I also suggested that in the unlikely event of an emergency, a woman in heels could simply TAKE HER SHOES OFF. I imagine that shoes would be the most likely cause of death in any Japanese emergency, because the indoor/outdoor footwear code still applies. Even in our semi-terrifying earthquake drill last year, the teachers found time to lay out an enormous, elaborate mat between the front entrance and the tennis court so that as they escaped certain death, their shoes remained unsullied. The same lack of logic became apparent at last week’s moving ceremonies; movers would attempted to change from outside to inside shoes even while struggling under the weight of a half ton fridge-freezer. Surprisingly, there were no broken backs.


The second story comes courtesy of another ALT but desperately needs to be mentioned. At another Hokkaido high school, a rather portly female teacher fell over on the ice and broke her leg. The principal called an emergency meeting of all staff and informed them that the newly incapacitated educator had in fact slipped over because she was too fat. He ranted about how irresponsible the teacher was (I believe the phrase ‘how dare she’ was used repeatedly) and instructed that everyone in the school go on an immediate diet to prevent the same thing happening again. This is, perhaps, the perfect example of ‘adding insult to injury’.
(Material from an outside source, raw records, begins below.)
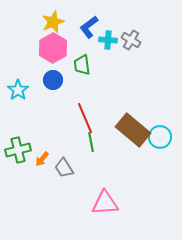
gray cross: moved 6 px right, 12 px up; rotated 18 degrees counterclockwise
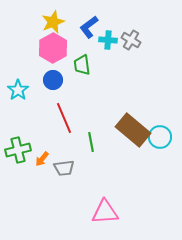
red line: moved 21 px left
gray trapezoid: rotated 65 degrees counterclockwise
pink triangle: moved 9 px down
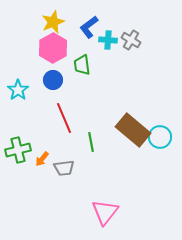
pink triangle: rotated 48 degrees counterclockwise
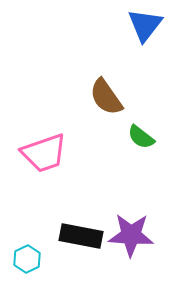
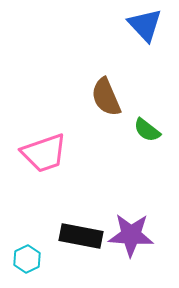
blue triangle: rotated 21 degrees counterclockwise
brown semicircle: rotated 12 degrees clockwise
green semicircle: moved 6 px right, 7 px up
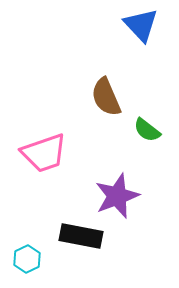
blue triangle: moved 4 px left
purple star: moved 14 px left, 39 px up; rotated 24 degrees counterclockwise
I have slipped over on the ice at least five times this winter (not counting a lot of very close calls) and I cannot imagine anyone making it through a Hokkaido winter without doing the same. The island becomes an ice rink for four months and you are constantly one slip away from a broken collarbone. I have taken to shuffling my feet along the ground penguin-style and have shacked up an impressive collection of bruises. People stop drinking altogether because it’s too dangerous to walk home from the pub. Every car in the island has to change its tyres.


All this is my attempt to try and explain how ridiculous and offensive the above anecdote is, but to be honest, it does a pretty good job of that by itself. I can only imagine the poor woman waking up in the hospital to find a get well card and a bunch of celery.


As I type this, I am starting out the window and can see the buds growing on the trees that have been bare for the last four months. The season is finally changing. I cannot wait to see what perplexing anecdotes The Spring has to offer.